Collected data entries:
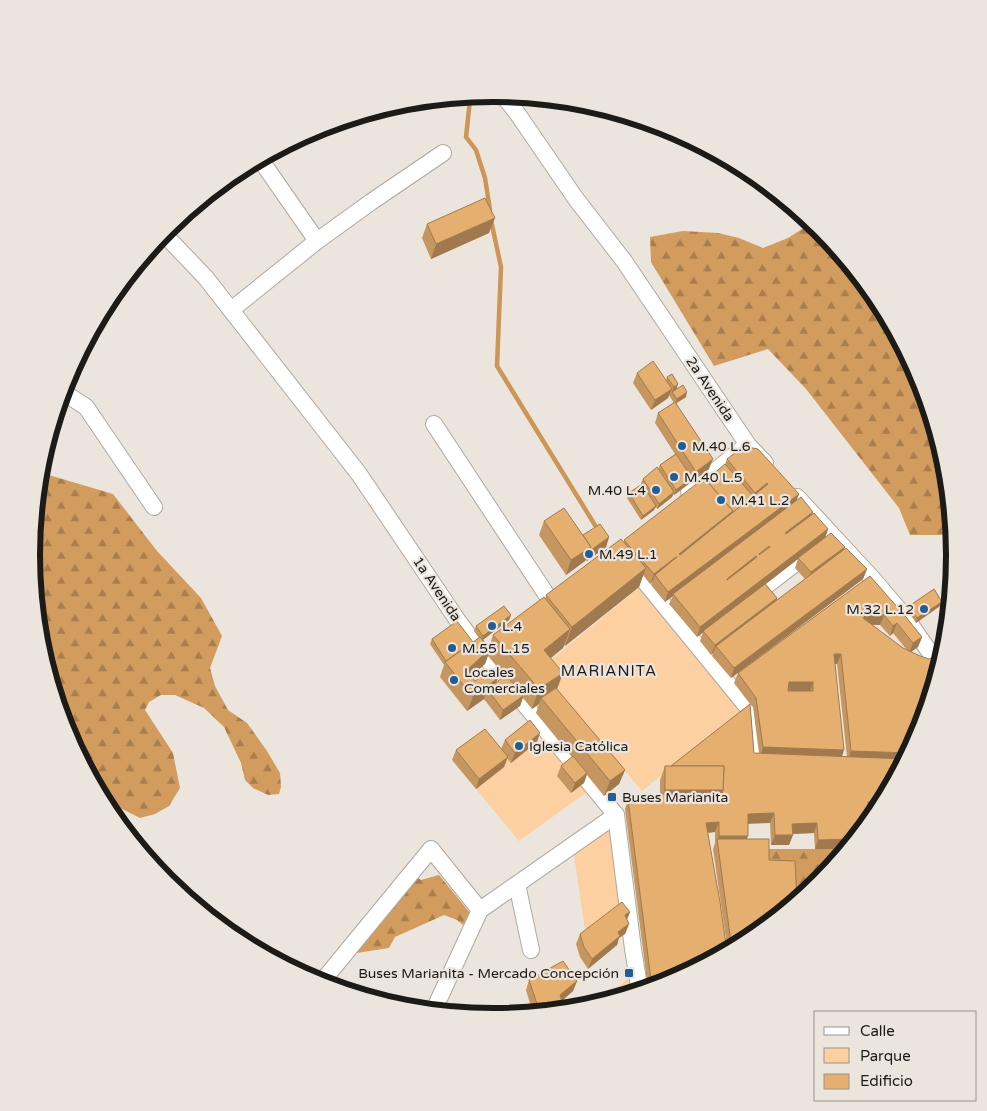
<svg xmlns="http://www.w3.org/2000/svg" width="987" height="1111" viewBox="0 0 987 1111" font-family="'Varela Round',sans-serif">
<defs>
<pattern id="forest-firs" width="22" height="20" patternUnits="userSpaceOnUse" patternTransform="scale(1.25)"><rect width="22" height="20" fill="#d19c5d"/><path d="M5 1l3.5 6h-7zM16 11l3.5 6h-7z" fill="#a97e4c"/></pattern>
</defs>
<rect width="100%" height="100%" fill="#ece5dd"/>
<g fill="#fcd0a0">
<polygon points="641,586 742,709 642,791 540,669"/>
<polygon points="488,734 511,762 545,736 570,766 571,793 584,783 590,790 519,841 476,789 504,767"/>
<polygon points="614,820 625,900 585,930 573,848"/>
<polygon points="631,976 634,994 597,1005"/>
</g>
<g fill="url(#forest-firs)">
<polygon points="813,222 821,229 878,299 921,379 947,466 954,535 910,535 899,508 806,389 768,349 714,366 651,262 650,237 683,231 718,233 739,238 763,248 788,238"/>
<polygon points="40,470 42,473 113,494 157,551 201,598 222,636 210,668 215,686 228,710 247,723 267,751 280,773 281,787 279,794 268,795 253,788 245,780 241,763 224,727 204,708 175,695 161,695 149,702 145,710 173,753 180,788 169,806 155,814 140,818 102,799 66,732 40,645 31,556"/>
<polygon points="766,849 848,849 820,883 793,905 766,870"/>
<polygon points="439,875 470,913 463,925 457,920 444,915 395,937 389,948 350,954 415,876 421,880"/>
</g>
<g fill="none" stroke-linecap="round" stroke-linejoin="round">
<g stroke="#cb9657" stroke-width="4.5">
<polyline points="474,95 470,100 466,137 476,150 485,178 490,210"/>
<polyline points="491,220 501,267 497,366 598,530"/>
</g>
<defs>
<g id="minor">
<polyline points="502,94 517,113 576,199 624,261 748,445 765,463"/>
<polyline points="260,159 317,241"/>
<polyline points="163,233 206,278 359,474 458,621 479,649 616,815 633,949 640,992"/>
<polyline points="231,310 317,241 371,202 443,153"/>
<polyline points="63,392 86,407 154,507"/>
<polyline points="434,424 548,597"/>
<polyline points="689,492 742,449"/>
<polyline points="797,497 872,578 906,618 940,667"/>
<polyline points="628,561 749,709 755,760 771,761"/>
<polyline points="750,598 814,549"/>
<polyline points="517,884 531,950"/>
<polyline points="320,984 431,849 480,910"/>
<polyline points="433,1012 480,910 616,815"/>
</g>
</defs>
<use href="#minor" stroke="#afa8a1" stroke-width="18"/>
<use href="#minor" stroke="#fff" stroke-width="16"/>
</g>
<g fill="#c5965f" fill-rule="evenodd">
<polygon points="427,224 489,233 431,259 422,238"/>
<polygon points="637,373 666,380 667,377 677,389 686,397 676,403 709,469 692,482 691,480 690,483 674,495 673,494 672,497 657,509 656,507 654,510 641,520 627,498 629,493 642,485 641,483 643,479 658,469 660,465 675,454 655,423 658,413 674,403 669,395 668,398 651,410 633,383"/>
<path d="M727,459L799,494L796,501L813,512L812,514L828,529L825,537L844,549L867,569L863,579L731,678L712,656L713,653L711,655L700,641L703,632L697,637L669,604L673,596L665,602L651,585L652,582L650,584L643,575L639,587L565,646L564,645L563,648L551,658L557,690L625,770L619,784L604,796L587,775L584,783L571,793L557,776L561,766L572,757L536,713L539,704L532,709L523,698L520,706L500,720L484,699L467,711L440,677L444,665L430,644L432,639L473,642L479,638L474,631L476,626L511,615L509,620L483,640L489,647L493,635L545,599L546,595L624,542V540L706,480L725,464ZM798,559L795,568L805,579L777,600V598L766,584ZM488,656L505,676L496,683L498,678L475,681L471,676L485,664Z"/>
<polygon points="544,521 583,535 609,537 606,547 587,561 586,560 585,561 566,575 539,535"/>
<path d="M870,576L922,637L918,647L911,652L868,812V825L848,849H815L814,833L793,834L789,845H771L770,823H748L747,839L750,940L728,952L713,849L715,843V832L708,833L670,983L648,989L625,809L628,799L660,795V780L665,766H671L750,704L734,683L738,673ZM872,625H880L890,636L893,633L907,650L903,648ZM835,664H837L847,757H842ZM750,704L753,707L759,753H754Z"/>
<polygon points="909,606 940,606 916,623 908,611"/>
<polygon points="505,740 537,742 511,763 507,758 504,767 476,789 452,760 456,750 501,749"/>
<polygon points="630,912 627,920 629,924 625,934 619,938 617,945 588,969 580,957 576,944 580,934"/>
<polygon points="529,980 577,981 573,991 562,1001 565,1011 533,1014 526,990"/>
</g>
<g fill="#a07a4e">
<polygon points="495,218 489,233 431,259 436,244"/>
<polygon points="678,384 675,394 672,392 674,387"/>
<polygon points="672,389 668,398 651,410 655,400"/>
<polygon points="687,392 686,397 675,404 677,399"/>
<polygon points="713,459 709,469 692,482 696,472"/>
<polygon points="692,478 690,483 674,495 676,490"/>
<polygon points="767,483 764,493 675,564 679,554 733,511 754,498 755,493"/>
<polygon points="674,492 672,497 657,509 659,504"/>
<polygon points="799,494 795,504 673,594 673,596 665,602 668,592"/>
<polygon points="656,506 654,510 641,520 643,516"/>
<polygon points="813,512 810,521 782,543 785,533"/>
<polygon points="828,529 825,539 798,558 798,559 697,637 700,627"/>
<polygon points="609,537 606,547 587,561 590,551"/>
<polygon points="591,547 585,561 566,575 571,560"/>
<polygon points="845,547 841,556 808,582 811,572"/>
<polygon points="756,556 752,566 723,589 727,579"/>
<polygon points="676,557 673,566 655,575 652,582 650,584 654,574"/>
<polygon points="646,568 639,587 565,646 572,627"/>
<polygon points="867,569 863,579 731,678 734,668"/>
<polygon points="777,598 774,608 716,646 713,653 711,655 715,645"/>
<polygon points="942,602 940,606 916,623 917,618"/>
<polygon points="867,614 884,615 880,625 863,624 863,618"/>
<polygon points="511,615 509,620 481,641 483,636"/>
<polygon points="897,623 893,633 890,636 893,626"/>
<polygon points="570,629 563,648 537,669 544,650"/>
<polygon points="922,637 918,647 909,653 913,643"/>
<polygon points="490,649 485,664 462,684 467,670"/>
<polygon points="834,654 841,654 837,664 830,664"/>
<polygon points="563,673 556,692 541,698 539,704 532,709 539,689"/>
<polygon points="498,678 492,693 487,689 484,699 467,711 473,697"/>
<polygon points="789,682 813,682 810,692 786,692"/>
<polygon points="523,696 520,706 500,720 503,710"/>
<polygon points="540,733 537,742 511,763 515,753"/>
<polygon points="763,747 844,750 841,760 760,757"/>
<polygon points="851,751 910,753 904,763 848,760"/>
<polygon points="508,757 504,767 476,789 479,779"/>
<polygon points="625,770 619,784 604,796 610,781"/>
<polygon points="587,773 584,783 571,793 575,783"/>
<polygon points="665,790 723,790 718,805 659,804"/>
<polygon points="868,802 883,802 878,812 864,812"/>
<polygon points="774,813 770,823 744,824 748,814"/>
<polygon points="719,822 715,832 703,833 706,823"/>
<polygon points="817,823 814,833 788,834 792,824"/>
<polygon points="775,835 793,835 789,845 771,845"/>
<polygon points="719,836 748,836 744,845 717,841"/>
<polygon points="856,839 848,849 815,849 818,840"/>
<polygon points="630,912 626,921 625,915"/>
<polygon points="629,924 625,934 619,938 617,945 588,969 592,959 618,932"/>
<polygon points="577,981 573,991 557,1005 560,995"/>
</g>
<g fill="#e5af6f" stroke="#a07a4e" fill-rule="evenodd">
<polygon points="485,198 495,218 436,244 427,224"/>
<polygon points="653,361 672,389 655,400 637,373"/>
<polygon points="672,374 678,384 674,387 667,377"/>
<polygon points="683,385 687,392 677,399 672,392"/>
<polygon points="675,402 713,459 696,472 658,413"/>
<polygon points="745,447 753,448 758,449 799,494 668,592 655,575 677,557 676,557 654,574 624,540 704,478 733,511 679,554 680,555 768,484 767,483 755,493 727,459 741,448"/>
<polygon points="676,454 692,478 676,490 660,465"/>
<polygon points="725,464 753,496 732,513 733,511 706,480"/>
<polygon points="657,467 674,492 659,504 643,479"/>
<polygon points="642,484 656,506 643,516 629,493"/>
<path d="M801,497L813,512L785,533L786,534L814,513L828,529L700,627L673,594ZM769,546L770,547L759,555V554ZM756,556L757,557L727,580V579Z"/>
<polygon points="564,508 591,547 571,560 544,521"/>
<polygon points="600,524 609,537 590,551 589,550 591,547 583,535"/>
<polygon points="831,533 845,547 811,572 798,558"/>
<polygon points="621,539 646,568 572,627 546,595"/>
<polygon points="846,548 867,569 734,668 716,646"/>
<path d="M870,576L906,617L922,637L913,643L897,623L893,626L884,615L867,614L863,618L903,648L920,656L929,659L934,657L940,667L920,733L910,753L851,751L841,654H834L844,750L763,747L756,698L738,673ZM789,682H813V691H788Z"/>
<polygon points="765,584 777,598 715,645 703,631"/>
<polygon points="934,589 942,602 917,618 909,606"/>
<polygon points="544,597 570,629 544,650 563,673 539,689 493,635"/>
<polygon points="504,606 511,615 483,636 476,626"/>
<polygon points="457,621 473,642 446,661 432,639"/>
<polygon points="480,637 490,649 467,670 475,681 490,669 498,678 473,697 445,662"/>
<polygon points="506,675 523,696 503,710 487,689"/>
<polygon points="556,688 625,770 610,781 541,698"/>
<polygon points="750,704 754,753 906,759 883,802 868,802 868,825 856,839 818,840 817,823 792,824 793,835 775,835 774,813 748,814 748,836 719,836 719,822 706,823 720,902 727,952 670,983 652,988 628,799 663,794 722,795 723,790 724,766 671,766"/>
<polygon points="530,720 540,733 515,753 505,740"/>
<polygon points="485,729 508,757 479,779 456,750"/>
<polygon points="573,756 587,773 575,783 561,766"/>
<polygon points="665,766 724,766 723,790 665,790"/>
<polygon points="717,839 769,839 769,860 795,861 797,901 750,940 732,950"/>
<polygon points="622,902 630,912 625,915 629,924 618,932 620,936 592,959 584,947 580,934"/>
<polygon points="563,961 577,981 560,995 565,1011 540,1013 529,980"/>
</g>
<g fill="#225e95" stroke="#ece5dd" stroke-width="2">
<circle cx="682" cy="446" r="5"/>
<circle cx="674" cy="477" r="5"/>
<circle cx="656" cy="490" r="5"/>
<circle cx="721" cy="500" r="5"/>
<circle cx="589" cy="554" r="5"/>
<circle cx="924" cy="609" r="5"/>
<circle cx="492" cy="626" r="5"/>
<circle cx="452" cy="648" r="5"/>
<circle cx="454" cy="680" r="5"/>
<circle cx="519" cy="746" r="5"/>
<rect x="607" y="792" width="10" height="10" rx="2.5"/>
<rect x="624" y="968" width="10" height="10" rx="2.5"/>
</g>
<g text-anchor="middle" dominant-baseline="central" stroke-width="4.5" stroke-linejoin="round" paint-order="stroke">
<g font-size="14" fill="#1d1b18" stroke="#ece5dd">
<text transform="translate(710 389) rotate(56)">2a Avenida</text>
<text transform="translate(437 589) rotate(56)">1a Avenida</text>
</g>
<g font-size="14" fill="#1d1b18" stroke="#ece5dd" text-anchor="start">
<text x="692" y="446">M.40 L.6</text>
<text x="684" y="477">M.40 L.5</text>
<text x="646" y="490" text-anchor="end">M.40 L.4</text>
<text x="731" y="500">M.41 L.2</text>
<text x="599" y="554">M.49 L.1</text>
<text x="914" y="609" text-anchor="end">M.32 L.12</text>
<text x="502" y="626">L.4</text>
<text x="462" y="648">M.55 L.15</text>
<text x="464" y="672">Locales<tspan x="464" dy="16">Comerciales</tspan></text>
<text x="529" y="746">Iglesia Católica</text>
<text x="622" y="797">Buses Marianita</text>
<text x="619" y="973" text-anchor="end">Buses Marianita - Mercado Concepción</text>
</g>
<g font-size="15" letter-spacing="1" fill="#1d1b18" stroke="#ece5dd">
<text x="609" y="671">MARIANITA</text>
</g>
</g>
<path d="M0 0H987V1111H0ZM40 555a453 453 0 1 1 906 0a453 453 0 1 1-906 0Z" fill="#ece5dd" fill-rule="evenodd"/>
<path fill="none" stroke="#1d1b18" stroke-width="6" d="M40 555a453 453 0 1 1 906 0a453 453 0 1 1-906 0Z"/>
<rect x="814" y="1011" width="162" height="90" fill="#ece5dd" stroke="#99948e"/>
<rect x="824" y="1027" width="25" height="8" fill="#ffffff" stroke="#99948e"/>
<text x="860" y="1036" font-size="15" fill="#1d1b18">Calle</text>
<rect x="824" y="1048" width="25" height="15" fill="#fcd0a0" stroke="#99948e"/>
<text x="860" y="1061" font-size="15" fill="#1d1b18">Parque</text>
<rect x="824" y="1074" width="25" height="15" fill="#e5af6f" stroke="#99948e"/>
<text x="860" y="1086" font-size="15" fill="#1d1b18">Edificio</text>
</svg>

EXERCISE DESCRIPTION =
Number of lines above containing the word "linejoin": state it and add nothing else.

EXPECTED ANSWER =
2